*WORK ORDER*. Lay out all of the lines below as a JSON list of strings, one string per line, with blank lines omitted.

*** TASK INPUT

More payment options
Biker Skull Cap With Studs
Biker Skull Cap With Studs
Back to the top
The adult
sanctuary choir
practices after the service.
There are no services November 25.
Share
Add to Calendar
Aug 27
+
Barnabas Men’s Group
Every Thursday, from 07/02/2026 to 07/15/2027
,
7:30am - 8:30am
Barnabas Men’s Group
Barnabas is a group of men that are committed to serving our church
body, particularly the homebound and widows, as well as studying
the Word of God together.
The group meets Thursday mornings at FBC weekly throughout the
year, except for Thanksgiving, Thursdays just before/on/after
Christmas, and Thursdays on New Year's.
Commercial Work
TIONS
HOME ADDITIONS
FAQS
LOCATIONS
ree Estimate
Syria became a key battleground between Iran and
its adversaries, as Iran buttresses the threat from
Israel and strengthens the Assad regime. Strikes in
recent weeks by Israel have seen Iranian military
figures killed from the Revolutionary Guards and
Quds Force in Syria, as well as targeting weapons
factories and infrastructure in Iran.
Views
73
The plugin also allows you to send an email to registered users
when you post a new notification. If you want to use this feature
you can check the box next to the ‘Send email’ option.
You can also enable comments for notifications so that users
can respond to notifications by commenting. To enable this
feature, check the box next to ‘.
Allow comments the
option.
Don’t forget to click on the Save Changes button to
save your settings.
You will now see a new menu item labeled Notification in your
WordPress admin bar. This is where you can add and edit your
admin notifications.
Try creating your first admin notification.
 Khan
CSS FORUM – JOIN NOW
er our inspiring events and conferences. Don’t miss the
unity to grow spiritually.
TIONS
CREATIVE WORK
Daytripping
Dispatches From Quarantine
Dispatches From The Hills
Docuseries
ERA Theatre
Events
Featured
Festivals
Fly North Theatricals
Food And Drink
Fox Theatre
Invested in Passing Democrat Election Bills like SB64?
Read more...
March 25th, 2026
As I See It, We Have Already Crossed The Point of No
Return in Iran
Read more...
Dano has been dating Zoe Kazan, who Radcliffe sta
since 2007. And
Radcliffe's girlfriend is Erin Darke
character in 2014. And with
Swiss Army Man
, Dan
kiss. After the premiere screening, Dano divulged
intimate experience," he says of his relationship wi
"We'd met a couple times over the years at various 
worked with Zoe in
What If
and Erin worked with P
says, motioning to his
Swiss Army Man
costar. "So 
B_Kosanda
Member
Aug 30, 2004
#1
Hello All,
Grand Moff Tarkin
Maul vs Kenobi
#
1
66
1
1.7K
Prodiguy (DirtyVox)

******

*TASK RESPONSE*.
[
  "More payment options",
  "Biker Skull Cap With Studs",
  "Biker Skull Cap With Studs",
  "Back to the top",
  "The adult",
  "sanctuary choir",
  "practices after the service.",
  "There are no services November 25.",
  "Share",
  "Add to Calendar",
  "Aug 27",
  "+",
  "Barnabas Men’s Group",
  "Every Thursday, from 07/02/2026 to 07/15/2027",
  ",",
  "7:30am - 8:30am",
  "Barnabas Men’s Group",
  "Barnabas is a group of men that are committed to serving our church",
  "body, particularly the homebound and widows, as well as studying",
  "the Word of God together.",
  "The group meets Thursday mornings at FBC weekly throughout the",
  "year, except for Thanksgiving, Thursdays just before/on/after",
  "Christmas, and Thursdays on New Year's.",
  "Commercial Work",
  "TIONS",
  "HOME ADDITIONS",
  "FAQS",
  "LOCATIONS",
  "ree Estimate",
  "Syria became a key battleground between Iran and",
  "its adversaries, as Iran buttresses the threat from",
  "Israel and strengthens the Assad regime. Strikes in",
  "recent weeks by Israel have seen Iranian military",
  "figures killed from the Revolutionary Guards and",
  "Quds Force in Syria, as well as targeting weapons",
  "factories and infrastructure in Iran.",
  "Views",
  "73",
  "The plugin also allows you to send an email to registered users",
  "when you post a new notification. If you want to use this feature",
  "you can check the box next to the ‘Send email’ option.",
  "You can also enable comments for notifications so that users",
  "can respond to notifications by commenting. To enable this",
  "feature, check the box next to ‘.",
  "Allow comments the",
  "option.",
  "Don’t forget to click on the Save Changes button to",
  "save your settings.",
  "You will now see a new menu item labeled Notification in your",
  "WordPress admin bar. This is where you can add and edit your",
  "admin notifications.",
  "Try creating your first admin notification.",
  " Khan",
  "CSS FORUM – JOIN NOW",
  "er our inspiring events and conferences. Don’t miss the",
  "unity to grow spiritually.",
  "TIONS",
  "CREATIVE WORK",
  "Daytripping",
  "Dispatches From Quarantine",
  "Dispatches From The Hills",
  "Docuseries",
  "ERA Theatre",
  "Events",
  "Featured",
  "Festivals",
  "Fly North Theatricals",
  "Food And Drink",
  "Fox Theatre",
  "Invested in Passing Democrat Election Bills like SB64?",
  "Read more...",
  "March 25th, 2026",
  "As I See It, We Have Already Crossed The Point of No",
  "Return in Iran",
  "Read more...",
  "Dano has been dating Zoe Kazan, who Radcliffe sta",
  "since 2007. And",
  "Radcliffe's girlfriend is Erin Darke",
  "character in 2014. And with",
  "Swiss Army Man",
  ", Dan",
  "kiss. After the premiere screening, Dano divulged",
  "intimate experience,\" he says of his relationship wi",
  "\"We'd met a couple times over the years at various ",
  "worked with Zoe in",
  "What If",
  "and Erin worked with P",
  "says, motioning to his",
  "Swiss Army Man",
  "costar. \"So ",
  "B_Kosanda",
  "Member",
  "Aug 30, 2004",
  "#1",
  "Hello All,",
  "Grand Moff Tarkin",
  "Maul vs Kenobi",
  "#",
  "1",
  "66",
  "1",
  "1.7K",
  "Prodiguy (DirtyVox)"
]